Typical are phenothiazines (chlorpromazine and thioridazine), butyrophenones (haloperidol) and thioxanthenes. Only help alleviate positive symptoms, require 80% receptor occupancy for clinical efficacy. Side effects in most categories, especially movement, anticholinergic effects and endocrine. Atypical are diazepines (clozapine and olanzaine), dibenzothiazepines (quetiapine), benzamides, benzisoxazols (risperidone) and quinolinone derivatives (aripiprazole). Help alleviate both positive and negative symptoms. Fewer side effects, only require 60% receptor occupancy for clinical efficacy. Side effects mainly in agranulocytosis (reduction in white blood cells) and metabolic syndrome.
11. How are the animal models used to study PTSD?
Use mice to look at anxiety, increased conditioned fear to context (exposure to electric foot-shock; putting mice back in the box increases freezing behaviour), fear potentiated startle and decreased hippocampal volume.
8. Why is patch-clamp electrophysiology is the dominant type of electrophysiology used in neuropharmacology/neuroscience?
Usually a microelectrode is pushed through the cell membrane, creating a hole in the membrane which resulted in a lot of noise and it was hard to control it. Patch-electrodes have a much larger tip, which you can attach to the cell by slightly sucking a bit on the electrode, sucking a bit of the membrane back up the glass and then clamping the membrane so the electrode is attached without making a hole. Allows to control what's inside the cell exactly, as when you break the pipette, whatever was in it goes directly into the cell, as there is no hole. Results in very low noise and high resolution of currents. Can make single-channel recordings, very precise. Can show how drugs alter synaptic transmission (e.g. applying an opioid agonist can show how synaptic transmission of glutamate is reduced in specific receptors. Also allows to test a drug for its efficacy on the learning process. The method is versatile (several proteins measured in the same cell or can look at single cell, cultured cells with mutated proteins, slices, in vivo). Allows access inside of the cell, so can manipulate the signalling systems of one cell at a time. Voltage clamp allows measurement of voltage-dependent ion channel responses. By injecting a neg/pos current through the amplifier and then applying an agonist to open channels (e.g. potassium, this allows for ion efflux and thus the change of membrane potential.

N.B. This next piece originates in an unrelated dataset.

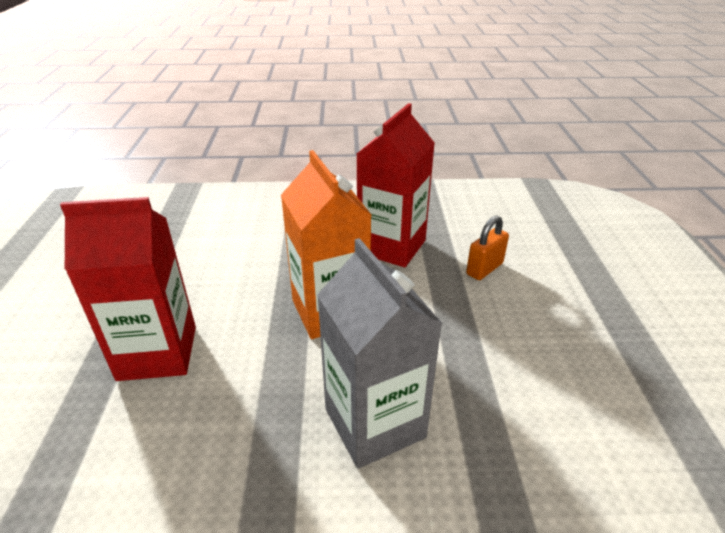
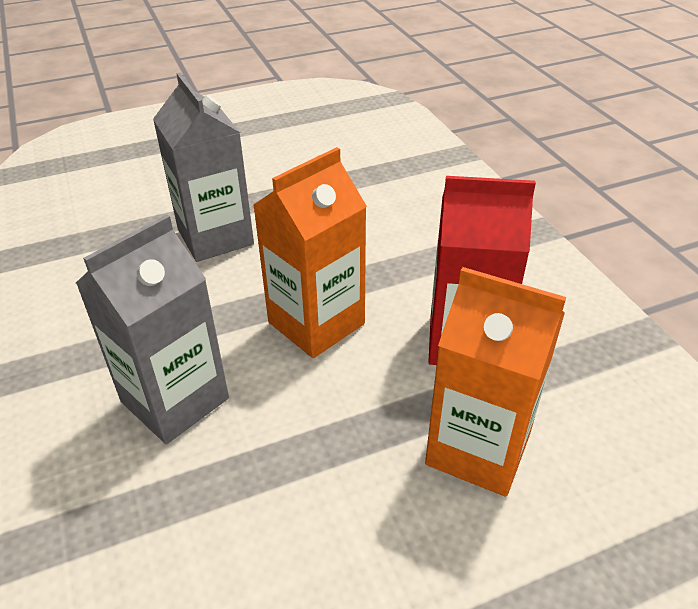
camera: 70 degrees right, 5 degrees up
(157, 353) = (215, 237): red carton -> grey carton
(484, 269) = (478, 448): orange padlock -> orange carton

To balance this, the amplifier has to apply a higher current to keep the steady state of membrane potential constant = these changes are recorded. Upward deflection represents positive ions leaving, while downward deflection represents negative ions leaving the cell. Current clamp measures the change in membrane potential caused by the applied current (rather than keeping the potential constant and changing the current).